» What the task requires
Identify each line in the records below that contains the string "friture", matching case exactly, and copy those lines.

═════ Data provided

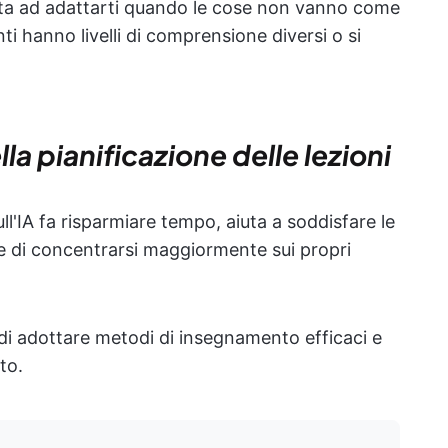
i aiuta ad adattarti quando le cose non vanno come
i hanno livelli di comprensione diversi o si
lla pianificazione delle lezioni
ull'IA fa risparmiare tempo, aiuta a soddisfare le
te di concentrarsi maggiormente sui propri
i adottare metodi di insegnamento efficaci e
to.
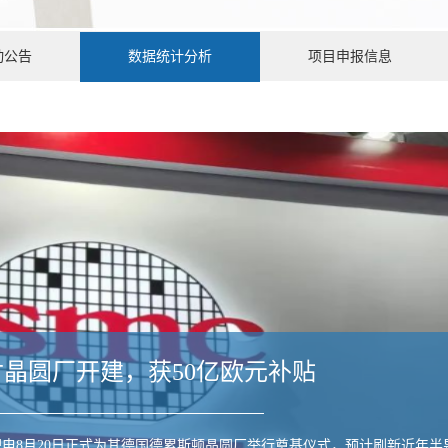
动公告
数据统计分析
项目申报信息
寸晶圆厂开建，获50亿欧元补贴
电8月20日正式为其德国德累斯顿晶圆厂举行奠基仪式，预计刷新近年半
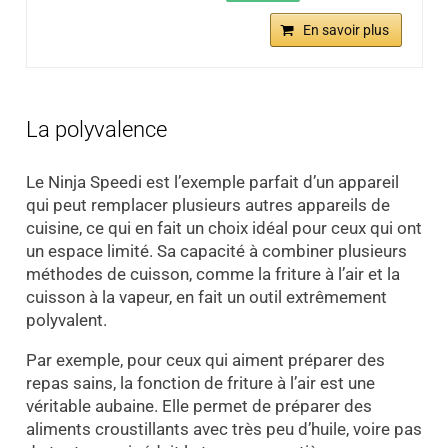
En savoir plus
La polyvalence
Le Ninja Speedi est l’exemple parfait d’un appareil
qui peut remplacer plusieurs autres appareils de
cuisine, ce qui en fait un choix idéal pour ceux qui ont
un espace limité. Sa capacité à combiner plusieurs
méthodes de cuisson, comme la friture à l’air et la
cuisson à la vapeur, en fait un outil extrêmement
polyvalent.
Par exemple, pour ceux qui aiment préparer des
repas sains, la fonction de friture à l’air est une
véritable aubaine. Elle permet de préparer des
aliments croustillants avec très peu d’huile, voire pas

══════════

» Exercise output
méthodes de cuisson, comme la friture à l’air et la
repas sains, la fonction de friture à l’air est une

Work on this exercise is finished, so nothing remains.